Content starts

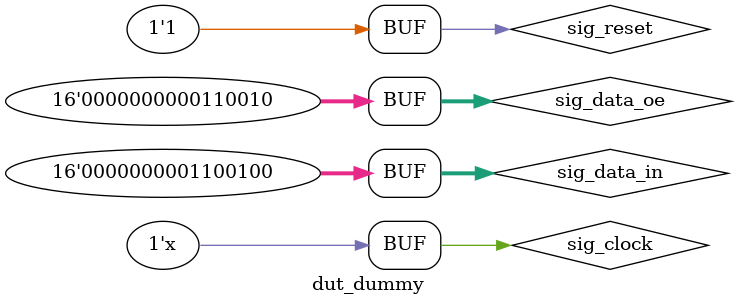
<source format=v>
/*-----------------------------------------------------------------
File name     : dut_dummy.v
Created       : Mar 28, 2007 
Description   : gpio env dummy dut verilog file
Notes         :
-------------------------------------------------------------------
Copyright 1999-2010 Cadence Design Systems, Inc.
All Rights Reserved Worldwide

Licensed under the Apache License, Version 2.0 (the
"License"); you may not use this file except in
compliance with the License.  You may obtain a copy of
the License at

http://www.apache.org/licenses/LICENSE-2.0

Unless required by applicable law or agreed to in
writing, software distributed under the License is
distributed on an "AS IS" BASIS, WITHOUT WARRANTIES OR
CONDITIONS OF ANY KIND, either express or implied.  See
the License for the specific language governing
permissions and limitations under the License.
-------------------------------------------------------------------*/

module dut_dummy;

   reg sig_reset;	
   reg sig_clock;
  
   wire [15:0] sig_data_in;
   wire [15:0] sig_data_out;
   wire [15:0] sig_data_oe;
   
   // Generate Clock
   always #50 sig_clock <= ~sig_clock;
   assign sig_data_in = 100;
   assign sig_data_oe = 50;
   initial begin
      sig_reset = 1;
      sig_clock = 0;
      #501;
      sig_reset = 1;
   end
   
   // get VCD
   initial
    begin
       $dumpvars;
    end
   
endmodule



</source>
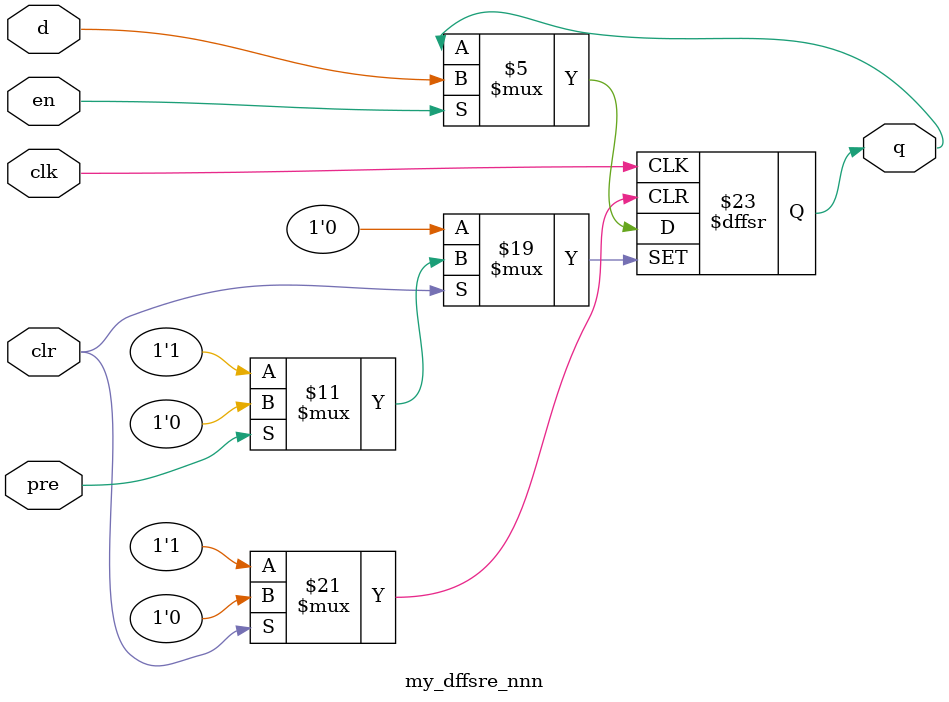
<source format=v>
module my_dffsre_nnn (
    input d,
    clk,
    pre,
    clr,
    en,
    output reg q
);
  initial q <= 1'b0;
  always @(negedge clk or negedge pre or negedge clr)
    if (!pre) q <= 1'b1;
    else if (!clr) q <= 1'b0;
    else if (en) q <= d;
endmodule
</source>
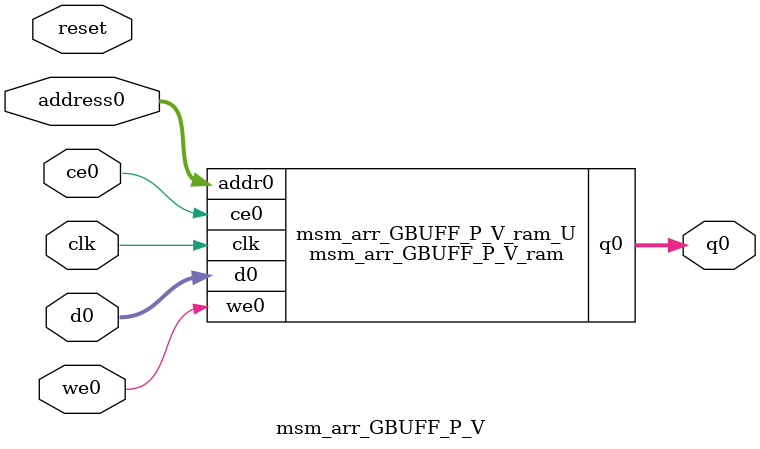
<source format=v>
`timescale 1 ns / 1 ps
module msm_arr_GBUFF_P_V_ram (addr0, ce0, d0, we0, q0,  clk);

parameter DWIDTH = 39;
parameter AWIDTH = 7;
parameter MEM_SIZE = 128;

input[AWIDTH-1:0] addr0;
input ce0;
input[DWIDTH-1:0] d0;
input we0;
output reg[DWIDTH-1:0] q0;
input clk;

reg [DWIDTH-1:0] ram[0:MEM_SIZE-1];




always @(posedge clk)  
begin 
    if (ce0) begin
        if (we0) 
            ram[addr0] <= d0; 
        q0 <= ram[addr0];
    end
end


endmodule

`timescale 1 ns / 1 ps
module msm_arr_GBUFF_P_V(
    reset,
    clk,
    address0,
    ce0,
    we0,
    d0,
    q0);

parameter DataWidth = 32'd39;
parameter AddressRange = 32'd128;
parameter AddressWidth = 32'd7;
input reset;
input clk;
input[AddressWidth - 1:0] address0;
input ce0;
input we0;
input[DataWidth - 1:0] d0;
output[DataWidth - 1:0] q0;



msm_arr_GBUFF_P_V_ram msm_arr_GBUFF_P_V_ram_U(
    .clk( clk ),
    .addr0( address0 ),
    .ce0( ce0 ),
    .we0( we0 ),
    .d0( d0 ),
    .q0( q0 ));

endmodule


</source>
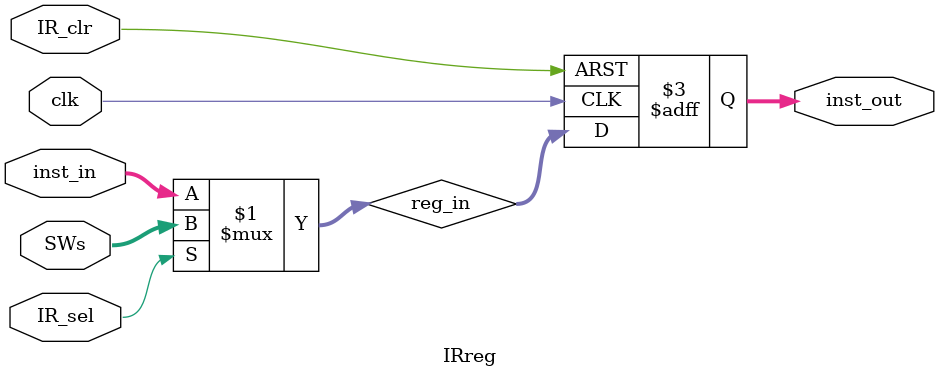
<source format=sv>
`timescale 1ns / 1ps


module IRreg( input logic clk,
              input logic [11:0] inst_in,
              input logic [11:0] SWs,
              input logic IR_clr,
              input logic IR_sel,
              output logic [11:0] inst_out );

    logic [11:0] reg_in;         
      
    assign reg_in = IR_sel ? SWs : inst_in;          

    always_ff@(posedge clk, posedge IR_clr)
        begin
            if( IR_clr )            inst_out <= 12'b0000_0000_0000;
            else                    inst_out <= reg_in;
        end

endmodule

</source>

Content ends

ACTION ITEM ::
There is a line with "permissions and limitations" and a line with "initial begin" above. Copy exactly those two lines and all lines between them, with nothing else.

RESPONSE FOR THIS EXERCISE ::
permissions and limitations under the License.
-------------------------------------------------------------------*/

module dut_dummy;

   reg sig_reset;	
   reg sig_clock;
  
   wire [15:0] sig_data_in;
   wire [15:0] sig_data_out;
   wire [15:0] sig_data_oe;
   
   // Generate Clock
   always #50 sig_clock <= ~sig_clock;
   assign sig_data_in = 100;
   assign sig_data_oe = 50;
   initial begin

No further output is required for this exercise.